If my husband texted me that he was in the ER on nitro and having a heart attack, I would not argue with him or give a shit if his texts were snippy or rude. He’s upset and sick and that’s what I’d care about.

Clearly there’s too much history between them for him to cut her any slack in such a situation. That’s why I didn’t call him a horrible person, just said it wasn’t his finest moment.

It sounds like your GF/wife is manipulative and passive-aggressive, and you are too literal. I’m the same way, now if my wife is sick I just ask “What do you want me to do? Give me an order.” She gets what she wants and I am happier because I get clear orders.

I am assuming this is not the first time something like this has happened right? There is some history there?
Cool story bro! follows:

When I was in the ER after almost ending up dead, I came to in a room with my wife sitting opposite me looking freaked out and concerned as hell. She was said she saw me blue and not breathing and couldn’t take it, first thing I said to her was where is grude jr., she said he is with my aunt don’t worry about him, and I was like you need to go home now and get him he is probably crying and upset. She was like you almost died he is fine, I was like no he is probably upset and in tears.

:smack:Yes it feels silly now, and it turns out he was fine she said when she did come home he was at her aunt’s playing with a toy car and didn’t want to leave. But for whatever reason when revived in the ER all I could think about was our kid crying his eyes out(he was 2 at the time) and the fact I almost died didn’t register. My point is people can be irrational during medical crisis.

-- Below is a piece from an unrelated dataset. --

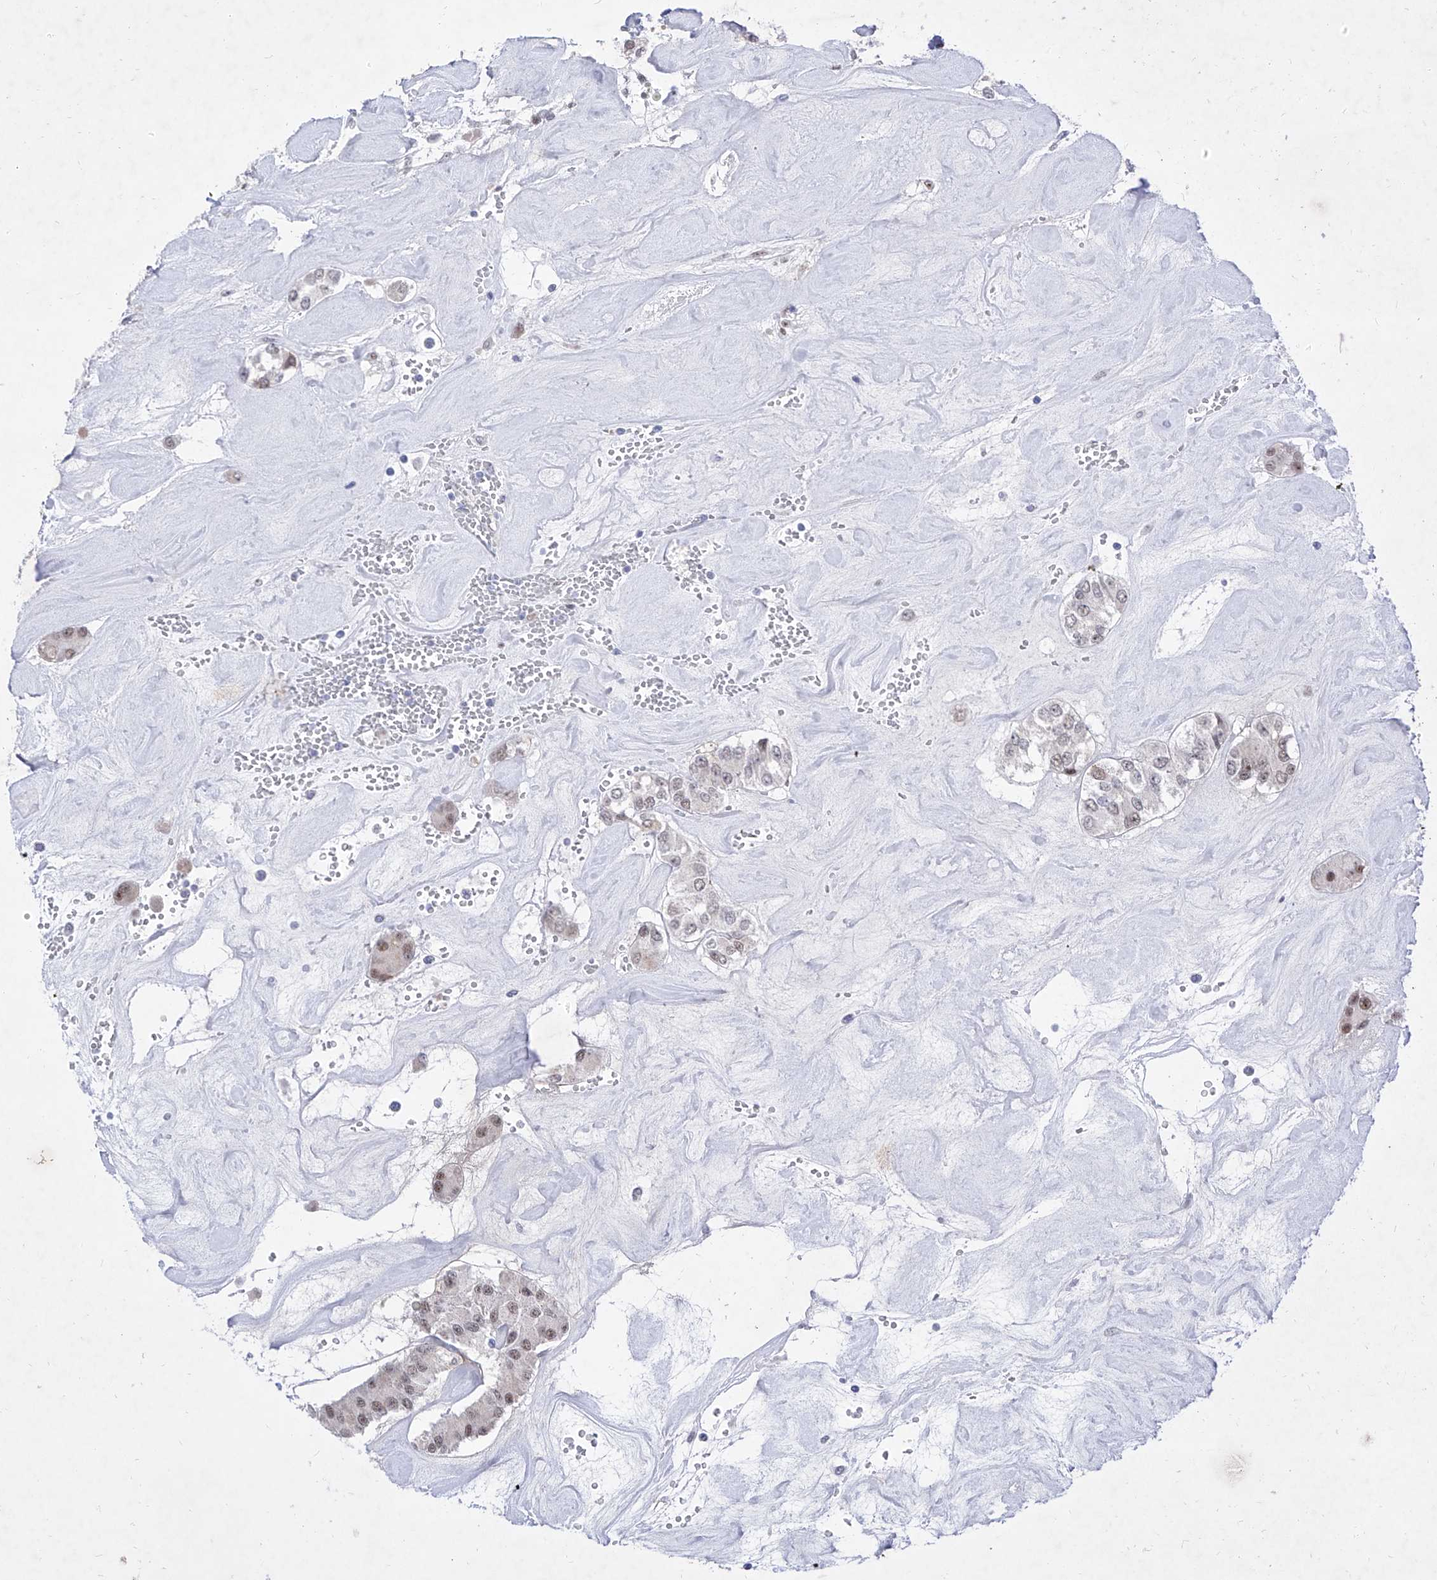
{"staining": {"intensity": "moderate", "quantity": ">75%", "location": "nuclear"}, "tissue": "carcinoid", "cell_type": "Tumor cells", "image_type": "cancer", "snomed": [{"axis": "morphology", "description": "Carcinoid, malignant, NOS"}, {"axis": "topography", "description": "Pancreas"}], "caption": "Immunohistochemical staining of human carcinoid shows medium levels of moderate nuclear protein positivity in about >75% of tumor cells.", "gene": "ATN1", "patient": {"sex": "male", "age": 41}}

Actually, on re-read, that second text would have clued me in to something more serious, and I would have gone, but I don’t fault the OP for not picking up on it right away. I very well may have texted back “what happened?” because I assume if it were something really serious, I would have been told so in the first text. Like I said, if I text my wife “I’m at the ER, don’t worry, I’m okay.” I would not at all expect her to drop everything she’s doing based on that info alone. An ER visit is not necessarily a big deal. She probably would assume I’ve cut myself with a kitchen knife or something. Now, the second text, okay, maybe. But, still, if it’s something as serious as a heart attack, that doesn’t get a buried lead if I want her there right then and there.

ETA: Of course, the OP should consider his wife’s stress levels at the time and just chalk off the whole exchange to nerves and not really worry about who was the asshole in this situation, but I’m assuming that this is just in a long series of stories like this.

This is fair.

This. Divorce her raving psycho ass.

n/m d/p

It doesn’t look like you were really being an asshole, maybe just a little naive.

Personally, if I were at the ER, I wouldn’t want to be caught between saying nothing to a SO and having a text with an update saying “don’t worry” treated as “EMERGENCY! BE AFRAID AND GET HERE NOW!” I would feel uncomfortable if such a message resulted in someone dropping everything and driving over, and that kind of response is precisely why I often don’t tell people stuff like that. It’s a fucking pain in the arse when people ignore “don’t worry”, and people like OP’s SO are to blame. We have a perfectly good system of communication called language, where words have certain meanings, and I’m all for exploiting it to the full.